Thanks-great pattern!


----------



## pstabach (Sep 17, 2011)

Thanks for posting


----------



## Nancyn (Mar 23, 2013)

nice. thanks, saved this one.


----------



## MacRae (Dec 3, 2011)

This is terrific... Thanks for sharing.


----------



## Roses and cats (Apr 17, 2013)

Thank you for the posting.


----------



## Sallyflymi (Mar 12, 2011)

Thank you for sharing. What a lovely shawl.


----------



## GrannyH (Jul 4, 2011)

Did I read the pattern correctly?

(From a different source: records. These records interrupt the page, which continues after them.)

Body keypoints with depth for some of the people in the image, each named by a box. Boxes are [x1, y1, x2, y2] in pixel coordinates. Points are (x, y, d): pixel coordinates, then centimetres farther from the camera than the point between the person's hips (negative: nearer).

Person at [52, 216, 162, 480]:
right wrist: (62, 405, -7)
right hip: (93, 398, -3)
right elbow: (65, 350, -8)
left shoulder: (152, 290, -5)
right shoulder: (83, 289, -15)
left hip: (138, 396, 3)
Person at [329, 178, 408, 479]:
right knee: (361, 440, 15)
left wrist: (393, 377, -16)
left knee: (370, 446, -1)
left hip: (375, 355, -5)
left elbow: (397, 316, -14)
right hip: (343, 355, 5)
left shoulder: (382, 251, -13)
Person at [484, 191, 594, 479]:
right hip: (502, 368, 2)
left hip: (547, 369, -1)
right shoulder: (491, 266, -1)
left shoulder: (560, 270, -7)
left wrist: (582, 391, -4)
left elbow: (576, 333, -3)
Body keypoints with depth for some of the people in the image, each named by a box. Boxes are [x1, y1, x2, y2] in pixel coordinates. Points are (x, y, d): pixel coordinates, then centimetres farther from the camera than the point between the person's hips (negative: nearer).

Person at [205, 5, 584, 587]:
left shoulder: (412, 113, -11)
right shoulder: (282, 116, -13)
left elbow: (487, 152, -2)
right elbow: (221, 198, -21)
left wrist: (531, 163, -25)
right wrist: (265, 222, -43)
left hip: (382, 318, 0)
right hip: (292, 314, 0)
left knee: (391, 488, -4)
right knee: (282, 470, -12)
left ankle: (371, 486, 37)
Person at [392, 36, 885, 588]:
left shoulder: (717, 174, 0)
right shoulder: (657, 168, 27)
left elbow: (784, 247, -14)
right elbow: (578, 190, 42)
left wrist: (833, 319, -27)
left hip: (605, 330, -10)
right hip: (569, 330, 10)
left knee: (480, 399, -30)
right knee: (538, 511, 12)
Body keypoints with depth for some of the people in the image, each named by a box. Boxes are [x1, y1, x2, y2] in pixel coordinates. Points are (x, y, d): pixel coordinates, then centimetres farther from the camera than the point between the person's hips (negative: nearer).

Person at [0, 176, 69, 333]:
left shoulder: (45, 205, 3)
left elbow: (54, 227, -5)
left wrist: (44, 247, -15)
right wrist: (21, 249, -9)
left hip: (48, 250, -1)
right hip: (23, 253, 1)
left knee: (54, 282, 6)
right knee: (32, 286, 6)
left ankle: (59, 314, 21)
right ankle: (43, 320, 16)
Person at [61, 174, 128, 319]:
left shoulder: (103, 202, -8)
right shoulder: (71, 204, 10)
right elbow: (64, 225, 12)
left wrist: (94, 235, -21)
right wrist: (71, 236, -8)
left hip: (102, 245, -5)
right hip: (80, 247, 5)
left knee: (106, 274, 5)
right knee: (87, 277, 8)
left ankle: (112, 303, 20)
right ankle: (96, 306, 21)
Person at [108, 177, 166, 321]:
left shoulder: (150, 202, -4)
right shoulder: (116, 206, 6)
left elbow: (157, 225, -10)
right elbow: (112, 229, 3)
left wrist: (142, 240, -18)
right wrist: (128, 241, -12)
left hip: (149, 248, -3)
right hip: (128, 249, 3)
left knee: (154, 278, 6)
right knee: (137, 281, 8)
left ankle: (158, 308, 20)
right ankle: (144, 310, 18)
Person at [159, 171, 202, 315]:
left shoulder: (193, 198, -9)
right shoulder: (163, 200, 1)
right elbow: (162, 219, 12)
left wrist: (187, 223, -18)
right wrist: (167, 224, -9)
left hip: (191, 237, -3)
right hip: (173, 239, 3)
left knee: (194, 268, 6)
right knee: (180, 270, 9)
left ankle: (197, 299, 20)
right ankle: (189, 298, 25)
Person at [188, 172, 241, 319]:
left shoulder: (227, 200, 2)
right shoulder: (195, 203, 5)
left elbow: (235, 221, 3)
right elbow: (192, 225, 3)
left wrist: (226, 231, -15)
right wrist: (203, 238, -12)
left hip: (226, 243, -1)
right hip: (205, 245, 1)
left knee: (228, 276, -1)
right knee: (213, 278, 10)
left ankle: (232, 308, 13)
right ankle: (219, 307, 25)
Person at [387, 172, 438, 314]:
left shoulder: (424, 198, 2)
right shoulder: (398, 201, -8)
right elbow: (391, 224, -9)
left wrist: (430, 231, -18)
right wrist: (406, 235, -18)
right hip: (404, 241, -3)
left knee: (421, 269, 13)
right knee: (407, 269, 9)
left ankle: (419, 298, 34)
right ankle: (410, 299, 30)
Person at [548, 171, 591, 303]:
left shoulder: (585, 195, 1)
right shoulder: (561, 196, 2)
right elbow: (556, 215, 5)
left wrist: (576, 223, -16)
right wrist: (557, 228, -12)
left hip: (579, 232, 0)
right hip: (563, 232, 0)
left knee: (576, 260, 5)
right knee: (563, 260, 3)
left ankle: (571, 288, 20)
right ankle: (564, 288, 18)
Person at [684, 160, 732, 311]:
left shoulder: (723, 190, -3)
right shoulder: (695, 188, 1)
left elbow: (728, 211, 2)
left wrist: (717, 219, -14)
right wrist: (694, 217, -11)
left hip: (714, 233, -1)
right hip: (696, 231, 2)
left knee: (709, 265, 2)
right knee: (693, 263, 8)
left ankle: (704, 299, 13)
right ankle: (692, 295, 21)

It appears to start at a smaller width and end at a larger width? Not the usual triangular or rectangular shape?


----------



## middlec (Jul 2, 2013)

Thank you for sharing, it is so pretty! Happy New Year!


----------



## denisejh (May 20, 2011)

GrannyH-I haven't had a chance to do more than a fast skim-over of the directions. I know what I read did say an Interesting triangular shawl. Denise


----------



## denisejh (May 20, 2011)

Ladies-You are all very welcome. It was my pleasure to find and post the link for you! Denise


----------



## CathyG13 (Mar 1, 2013)

Thank you for the link. This is a delightful looking shawl. Looks really warm. Downloaded the pattern. :thumbup:


----------



## rovingspinningyarn (Mar 24, 2013)

Thank You for sharin' the lovely pattern.


----------



## brdlvr27 (Nov 12, 2011)

Very nice pattern - Thank you very much


----------



## CamillaDesertMouse (Mar 19, 2011)

Simple but elegant.

Thanks Denise


----------



## denisejh (May 20, 2011)

My pleasure, ladies! Denise


----------



## Mrear (Dec 10, 2013)

I would like a free pattern for a knitted cape


----------



## Mrear (Dec 10, 2013)

I would like a free pattern for a knitted cape


----------



## denisejh (May 20, 2011)

Mrear-Here's a link that might help. Also, if you Google/Yahoo search free cape knitting pattern, you'll find other links to check out. Denise http://voices.yahoo.com/free-knitting-patterns-ladies-capes-6852944.html


----------